Without pictures, return the lines from the one containing "70% level of" through the last line of the data below, exactly.

**Record excerpts:**
____

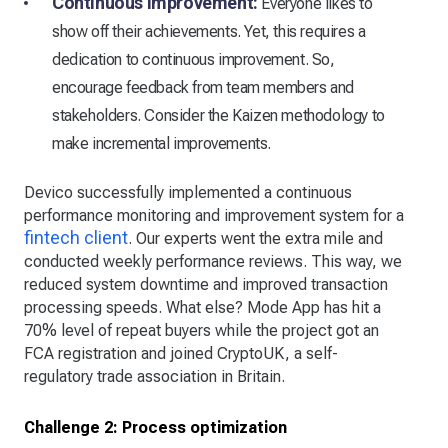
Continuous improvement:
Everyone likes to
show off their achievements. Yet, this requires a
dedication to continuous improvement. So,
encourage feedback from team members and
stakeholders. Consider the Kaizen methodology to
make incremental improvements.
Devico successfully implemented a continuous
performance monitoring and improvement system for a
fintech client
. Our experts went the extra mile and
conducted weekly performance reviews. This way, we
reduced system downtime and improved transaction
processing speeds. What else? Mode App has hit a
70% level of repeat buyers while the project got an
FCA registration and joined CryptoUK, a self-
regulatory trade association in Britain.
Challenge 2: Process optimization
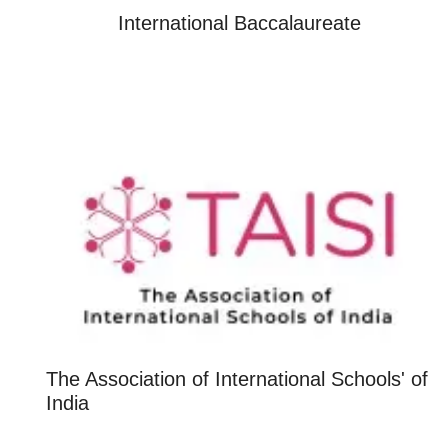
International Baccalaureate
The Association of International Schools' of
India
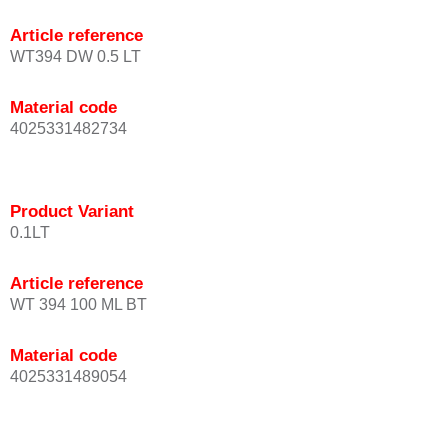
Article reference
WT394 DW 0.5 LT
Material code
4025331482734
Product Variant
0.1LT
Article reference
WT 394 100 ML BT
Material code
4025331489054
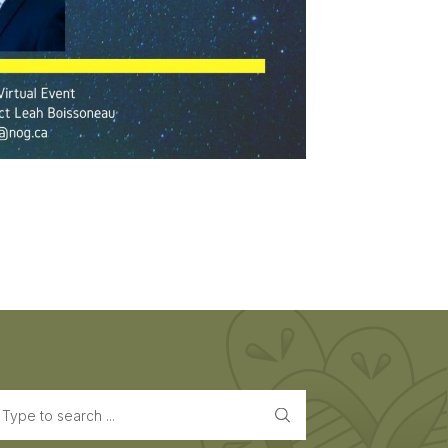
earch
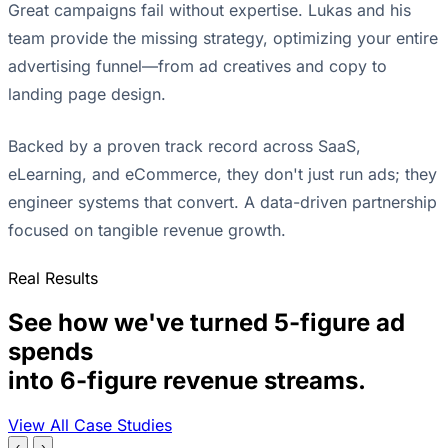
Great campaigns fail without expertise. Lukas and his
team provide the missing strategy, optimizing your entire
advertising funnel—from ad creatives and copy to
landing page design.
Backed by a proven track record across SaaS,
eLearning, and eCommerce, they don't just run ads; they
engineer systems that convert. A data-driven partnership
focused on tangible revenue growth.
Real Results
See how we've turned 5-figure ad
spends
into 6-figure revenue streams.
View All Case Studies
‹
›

____

**Response to the task:**
70% level of repeat buyers while the project got an
FCA registration and joined CryptoUK, a self-
regulatory trade association in Britain.
Challenge 2: Process optimization
International Baccalaureate
The Association of International Schools' of
India
Article reference
WT394 DW 0.5 LT
Material code
4025331482734
Product Variant
0.1LT
Article reference
WT 394 100 ML BT
Material code
4025331489054
earch
Great campaigns fail without expertise. Lukas and his
team provide the missing strategy, optimizing your entire
advertising funnel—from ad creatives and copy to
landing page design.
Backed by a proven track record across SaaS,
eLearning, and eCommerce, they don't just run ads; they
engineer systems that convert. A data-driven partnership
focused on tangible revenue growth.
Real Results
See how we've turned 5-figure ad
spends
into 6-figure revenue streams.
View All Case Studies
‹
›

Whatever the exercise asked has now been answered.